===== Material provided =====

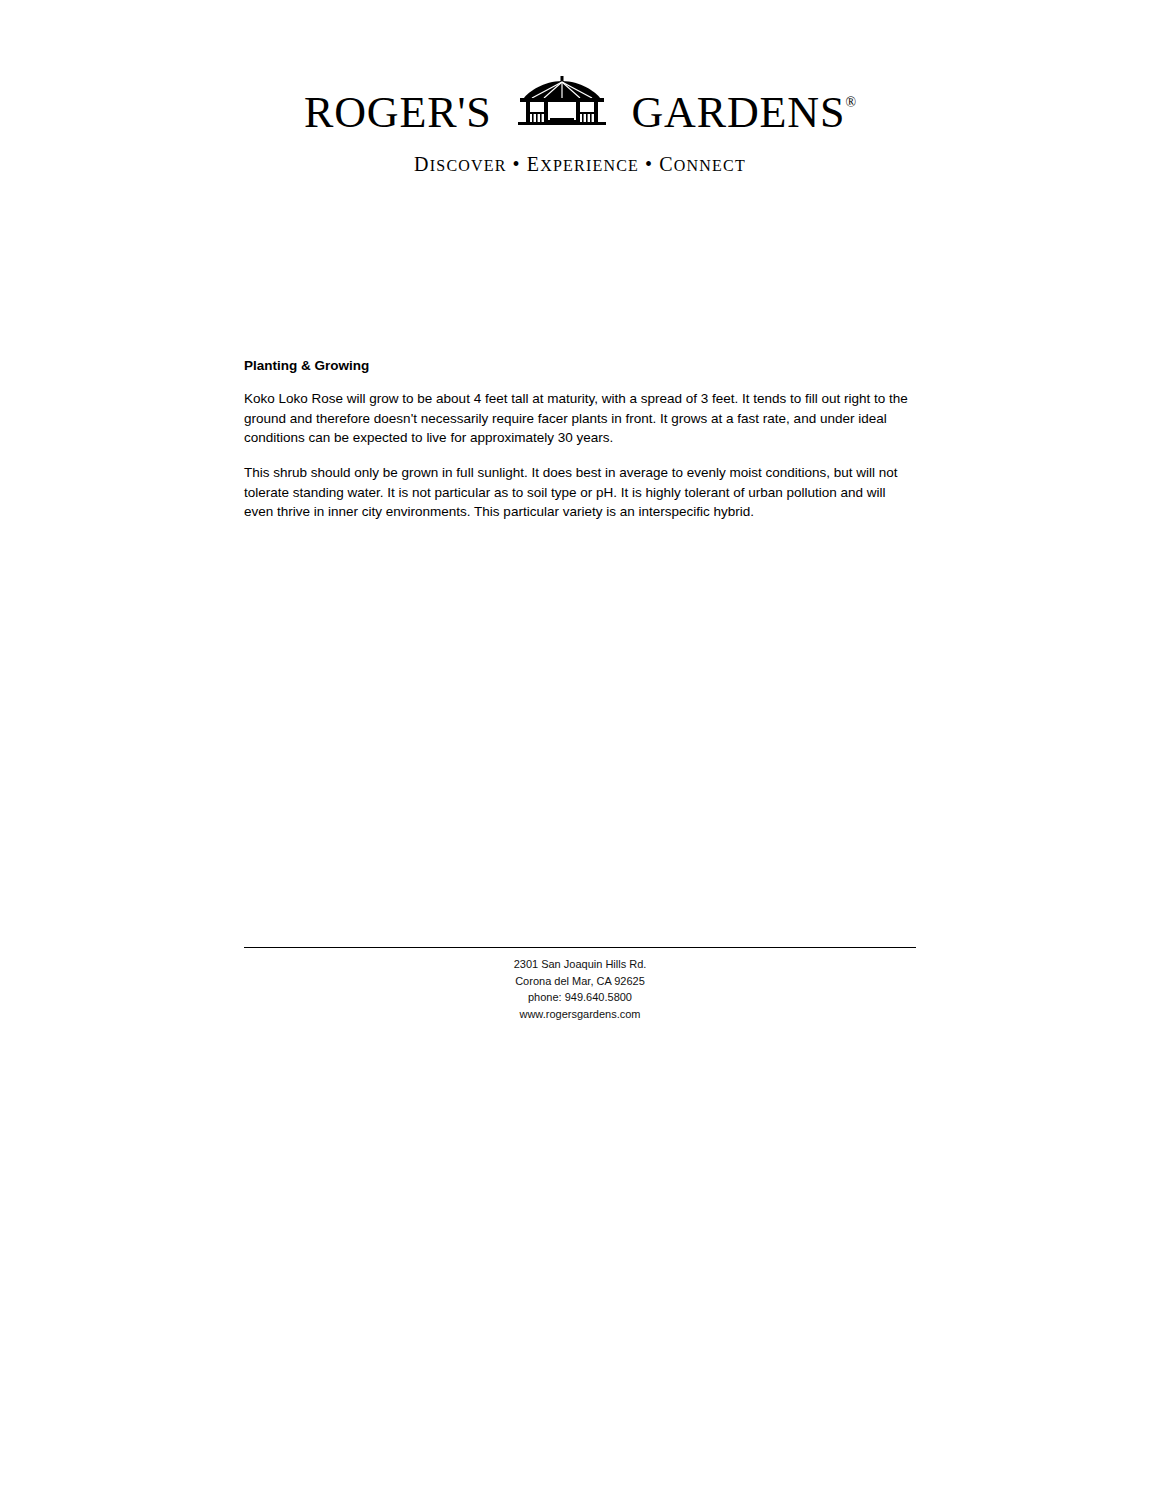ROGER'S GARDENS®
DISCOVER•EXPERIENCE•CONNECT
Planting & Growing
Koko Loko Rose will grow to be about 4 feet tall at maturity, with a spread of 3 feet. It tends to fill out right to the ground and therefore doesn't necessarily require facer plants in front. It grows at a fast rate, and under ideal conditions can be expected to live for approximately 30 years.
This shrub should only be grown in full sunlight. It does best in average to evenly moist conditions, but will not tolerate standing water. It is not particular as to soil type or pH. It is highly tolerant of urban pollution and will even thrive in inner city environments. This particular variety is an interspecific hybrid.
2301 San Joaquin Hills Rd.
Corona del Mar, CA 92625
phone: 949.640.5800
www.rogersgardens.com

=====

• [Exercise details]
Copy the entries character for character, excluding any pictures.

• [Your solution]
ROGER'S GARDENS®
DISCOVER•EXPERIENCE•CONNECT
Planting & Growing
Koko Loko Rose will grow to be about 4 feet tall at maturity, with a spread of 3 feet. It tends to fill out right to the ground and therefore doesn't necessarily require facer plants in front. It grows at a fast rate, and under ideal conditions can be expected to live for approximately 30 years.
This shrub should only be grown in full sunlight. It does best in average to evenly moist conditions, but will not tolerate standing water. It is not particular as to soil type or pH. It is highly tolerant of urban pollution and will even thrive in inner city environments. This particular variety is an interspecific hybrid.
2301 San Joaquin Hills Rd.
Corona del Mar, CA 92625
phone: 949.640.5800
www.rogersgardens.com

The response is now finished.